Finding history on South Street
Let’s take a walk along South Street. In particular, let’s trace the footprints of black culture on the neighborhood. Penn students studying African-American history take WHYY News’ Danielle Fox to the homes of sociologist, race scholar, and civil rights activist W.E.B. Du Bois and Robert Adger, whose son would be the first black graduate at Penn. Du Bois made his mark in sociology as the first to illustrate structural racism and its effects combining his “research with census data to create visual illustrations of his findings in bar graphs,” writes ThoughtCo. Du Bois conducted more than 5,000 door-to-door interviews for his groundbreaking study “The Philadelphia Negro,” which, Fox writes, “unpacked how the legacy of slavery and the exclusion of African-Americans from the city’s top industrial jobs had shaped the condition of black people in the neighborhood.” The walk concludes with the former Standard Theatre, the first South Philly theatre primarily for the black community.

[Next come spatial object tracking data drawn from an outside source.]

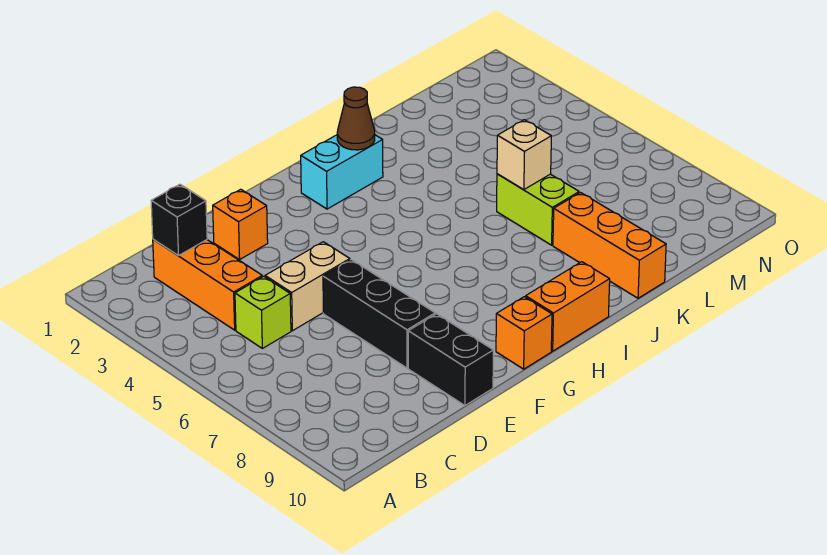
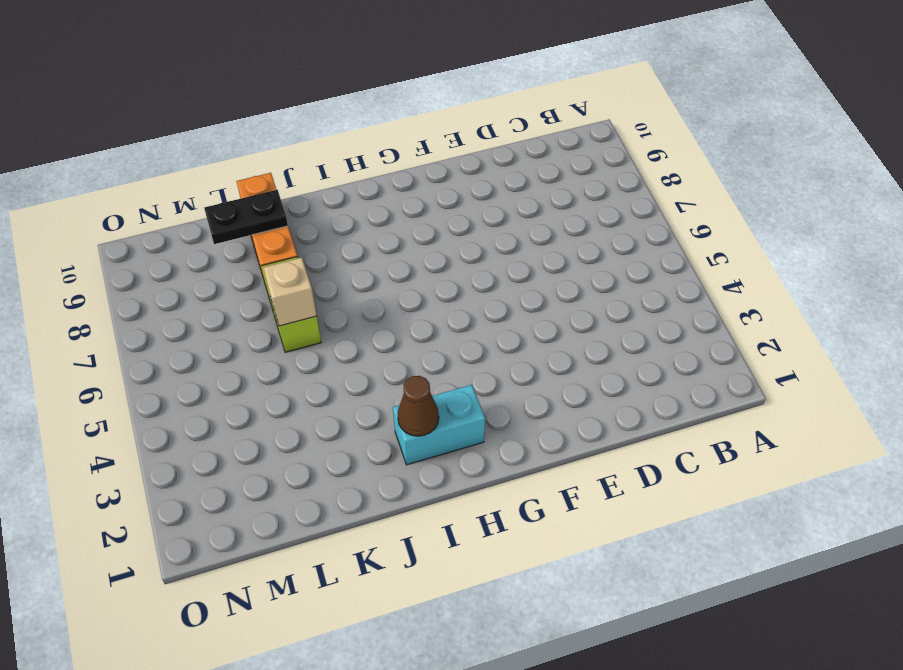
black 1x2 plate [204,190,288,244] -> none
none -> orange 1x3 brick [153,239,262,330]
none -> lime 1x1 brick [235,276,291,348]
none -> tan 1x2 brick [265,242,350,331]

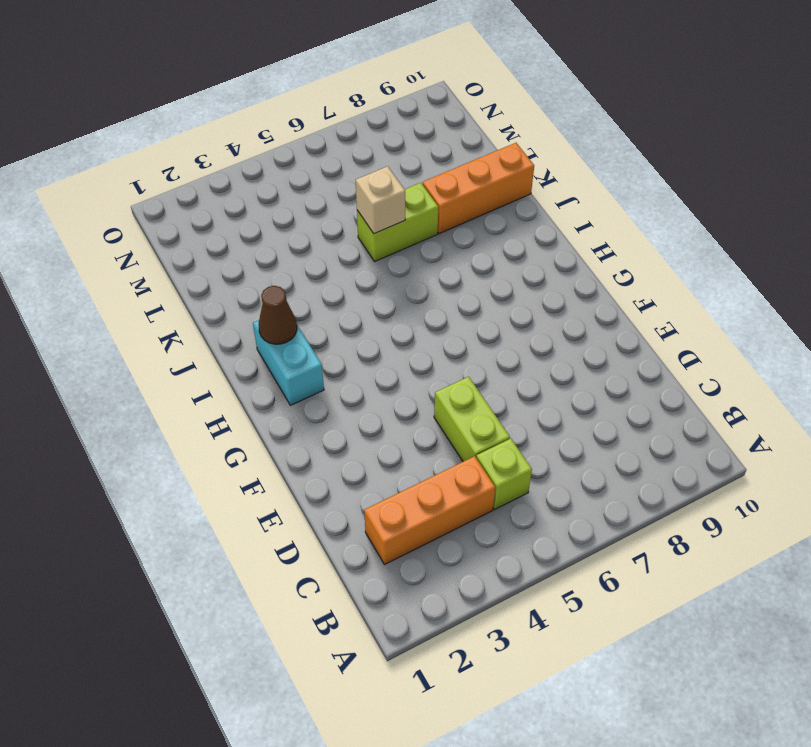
lime 1x2 brick [434,377,510,461] -> tan 1x2 brick [265,242,350,331]
none -> orange 1x1 brick [213,189,268,260]
none -> black 1x3 brick [323,260,435,368]
none -> black 1x2 brick [408,314,493,406]

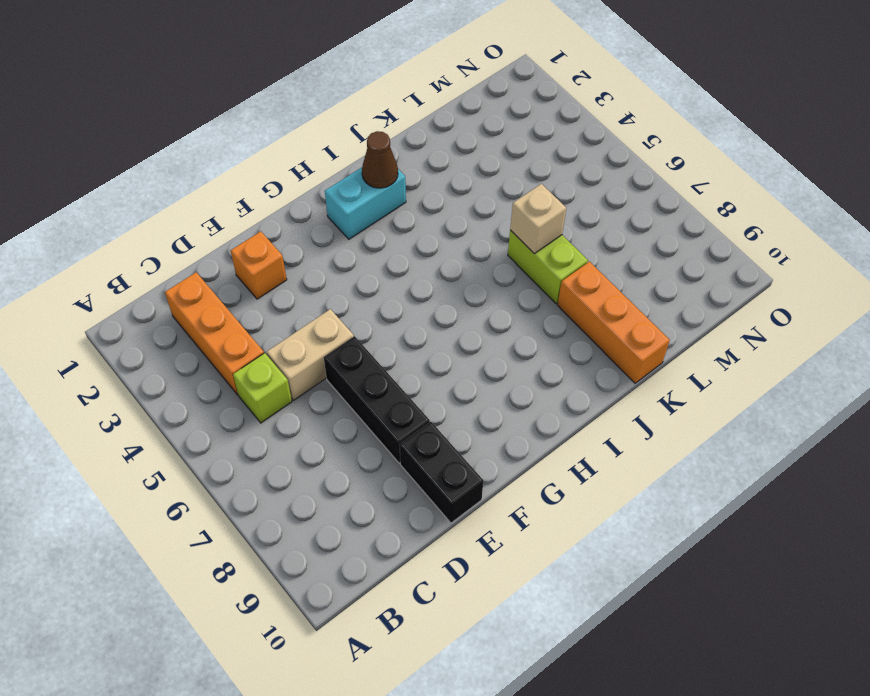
none -> orange 1x1 brick [496,297,552,369]
none -> orange 1x2 brick [526,262,610,351]
none -> black 1x1 brick [151,184,207,255]

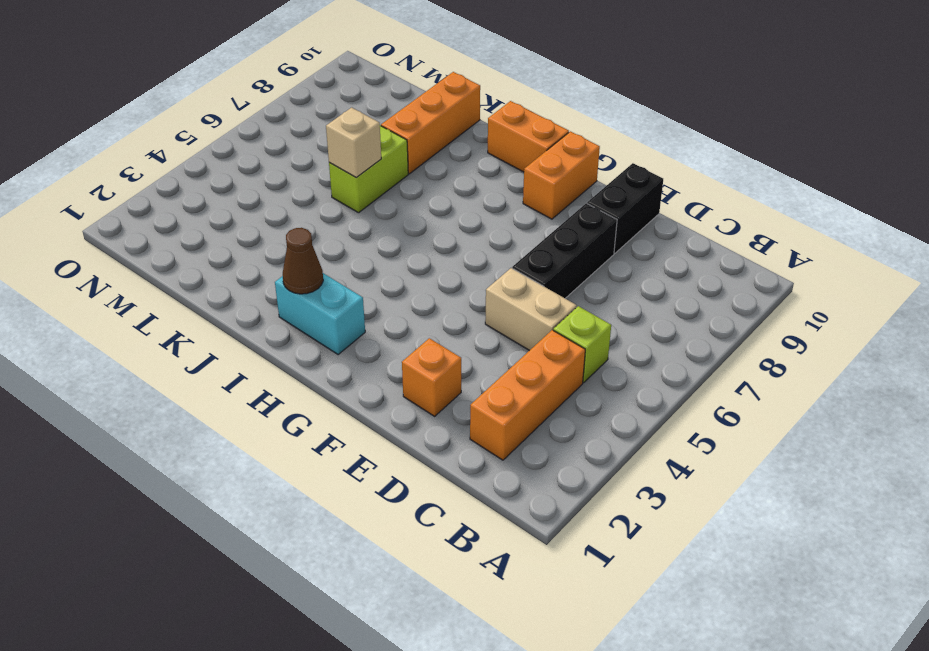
orange 1x2 brick [523,131,600,219] -> orange 1x1 brick [496,297,552,369]
none -> black 1x1 brick [151,184,207,255]

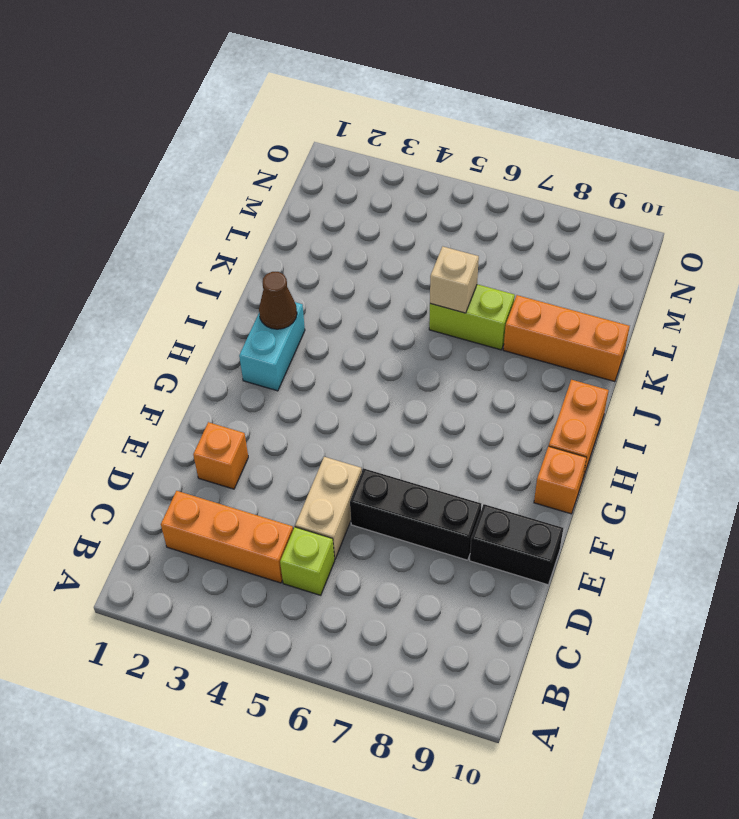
none -> black 1x1 brick [151,184,207,255]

If you’re gonna do away with a sizable chunk of the oldest and most intact jewelry district in the country, you better make something worthwhile in its place. With its Jewelers Row tower, Toll Bros. royally fails to do this, Inga Saffron writes. The building that Toll plans to plunk down on Samson Street overlooking Washington Square was designed by a firm that “primarily turns out construction drawings for more polished architects,” robs the public and gives nothing in return for the “rich history that Toll is destroying.” Saffron rails at the lobotomized design, the “lifeless” product of a routinely and carelessly gutted work as a quick and cheap response to each critique from the Washington Square neighborhood association or design review board. And that’s if Toll builds it at all. Saffron speculates that the developer may very well flip the property once it has all the necessary approvals in hand, as it did the former Society Hill Playhouse. Back when the drawings were unveiled, Ashley Hahn asked SLCE Architects partner Jim Davidson the very fair question: But why should this be a background building? “Because it is a background building,” he said flatly.
Building in social impact
Two years in as the Philadelphia Redevelopment Authority executive director, Greg Heller talks with Hidden City’s Nathaniel Popkin about bringing “investment to undercapitalized neighborhoods” through a strategy that returns publicly owned land to active use in ways that benefit for people and communities. Heller, who joined city government after years working in the nonprofit development sector, describes a policy he introduced at PRA and has seen adopted by the Department of Planning and Development. “One small but powerful tool implemented by the city in real estate proposals citywide is requiring development partners to describe their project’s “social impact” when bidding on public land,” Heller said. Heller offers two examples of how the social impact approach is yielding results: a mixed-use development at 8th and Race streets in Chinatown will include affordable housing for seniors and a new office building where 25 public-interest law organizations will co-locate. Another project at 36th and Haverford in Mantua will include a community grocery store and affordable housing. “We didn’t require or define any of these [social impact] elements,” Heller said. We left the projects totally open-ended in the RFP, and the developers came up with these great community-serving projects and partnerships. We believe that the best results will come from incentivizing rather than legislating, showing that the City is a willing partner, and nudging the private sector to innovate.
Kenney’s budget for smarties
Meta rundown! What would a delayed reduction of the wage tax for residents to 3.84 percent in the next five years instead of the 3.7 percent laid out in the existing schedule mean for us taxpayers? And what would a hike in the real estate transfer tax to 4.45 percent mean for the city? How often does the city raise property taxes anyway? Mayor Kenney unveiled his latest budget proposal Thursday, read up on this quick rundown by the Philadelphia Inquirer’s Laura McCrystal to prepare yourself to be the budget know-it-all at the water cooler. Jake Blumgart has more details from the annual address, including specifics on plans to increase funding for clearing blight and a commitment of $60 million over five years to advance Vision Zero projects.